Show every line below that contains the string "makeQuery", copying each of those lines in full.

━━━━━━━━

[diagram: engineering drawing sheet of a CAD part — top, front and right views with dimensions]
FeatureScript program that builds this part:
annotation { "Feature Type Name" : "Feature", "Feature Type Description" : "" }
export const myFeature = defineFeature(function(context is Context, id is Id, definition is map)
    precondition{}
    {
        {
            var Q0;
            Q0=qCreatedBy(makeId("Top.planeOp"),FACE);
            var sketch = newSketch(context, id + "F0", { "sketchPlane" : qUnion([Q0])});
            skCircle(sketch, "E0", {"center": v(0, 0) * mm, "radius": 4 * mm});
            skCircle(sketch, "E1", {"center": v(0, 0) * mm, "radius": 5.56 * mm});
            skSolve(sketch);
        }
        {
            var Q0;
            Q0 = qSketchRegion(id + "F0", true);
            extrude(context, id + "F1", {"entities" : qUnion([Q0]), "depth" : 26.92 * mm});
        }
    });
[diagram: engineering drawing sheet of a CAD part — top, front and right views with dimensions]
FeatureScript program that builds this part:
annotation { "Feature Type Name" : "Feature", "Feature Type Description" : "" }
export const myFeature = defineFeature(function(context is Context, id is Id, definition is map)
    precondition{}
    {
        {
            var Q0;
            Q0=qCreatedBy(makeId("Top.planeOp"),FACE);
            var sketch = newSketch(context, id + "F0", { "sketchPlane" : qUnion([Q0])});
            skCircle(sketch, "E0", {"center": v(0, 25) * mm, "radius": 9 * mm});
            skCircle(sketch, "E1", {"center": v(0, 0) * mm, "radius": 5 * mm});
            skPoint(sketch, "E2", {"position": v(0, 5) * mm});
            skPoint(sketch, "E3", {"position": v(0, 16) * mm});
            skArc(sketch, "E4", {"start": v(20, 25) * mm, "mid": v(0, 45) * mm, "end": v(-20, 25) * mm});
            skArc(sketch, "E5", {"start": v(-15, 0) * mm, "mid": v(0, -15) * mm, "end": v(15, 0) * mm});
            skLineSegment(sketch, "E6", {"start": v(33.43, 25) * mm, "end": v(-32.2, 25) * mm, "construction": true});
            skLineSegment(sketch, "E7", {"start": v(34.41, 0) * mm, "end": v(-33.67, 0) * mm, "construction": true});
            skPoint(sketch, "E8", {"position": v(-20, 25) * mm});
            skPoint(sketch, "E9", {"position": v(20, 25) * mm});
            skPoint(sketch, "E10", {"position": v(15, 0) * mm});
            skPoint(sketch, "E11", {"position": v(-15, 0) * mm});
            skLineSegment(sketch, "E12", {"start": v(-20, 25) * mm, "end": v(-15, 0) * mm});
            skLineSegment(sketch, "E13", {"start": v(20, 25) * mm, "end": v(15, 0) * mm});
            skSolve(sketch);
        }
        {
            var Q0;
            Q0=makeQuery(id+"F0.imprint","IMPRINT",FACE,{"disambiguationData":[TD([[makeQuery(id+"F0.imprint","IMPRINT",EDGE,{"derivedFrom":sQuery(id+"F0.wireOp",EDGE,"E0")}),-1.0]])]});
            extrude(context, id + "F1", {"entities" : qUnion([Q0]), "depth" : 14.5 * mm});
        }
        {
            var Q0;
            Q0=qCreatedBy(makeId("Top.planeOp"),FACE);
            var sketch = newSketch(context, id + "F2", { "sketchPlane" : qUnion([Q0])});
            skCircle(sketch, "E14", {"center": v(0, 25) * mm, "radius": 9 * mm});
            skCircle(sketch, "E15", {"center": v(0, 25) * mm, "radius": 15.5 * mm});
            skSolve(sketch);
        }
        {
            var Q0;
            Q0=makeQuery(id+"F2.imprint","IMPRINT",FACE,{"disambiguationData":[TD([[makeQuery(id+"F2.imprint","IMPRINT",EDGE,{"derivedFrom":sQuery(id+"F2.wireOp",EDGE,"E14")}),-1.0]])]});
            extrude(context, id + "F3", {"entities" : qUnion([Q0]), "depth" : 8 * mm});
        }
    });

━━━━━━━━

→ Response to the exercise
            Q0=makeQuery(id+"F0.imprint","IMPRINT",FACE,{"disambiguationData":[TD([[makeQuery(id+"F0.imprint","IMPRINT",EDGE,{"derivedFrom":sQuery(id+"F0.wireOp",EDGE,"E0")}),-1.0]])]});
            Q0=makeQuery(id+"F2.imprint","IMPRINT",FACE,{"disambiguationData":[TD([[makeQuery(id+"F2.imprint","IMPRINT",EDGE,{"derivedFrom":sQuery(id+"F2.wireOp",EDGE,"E14")}),-1.0]])]});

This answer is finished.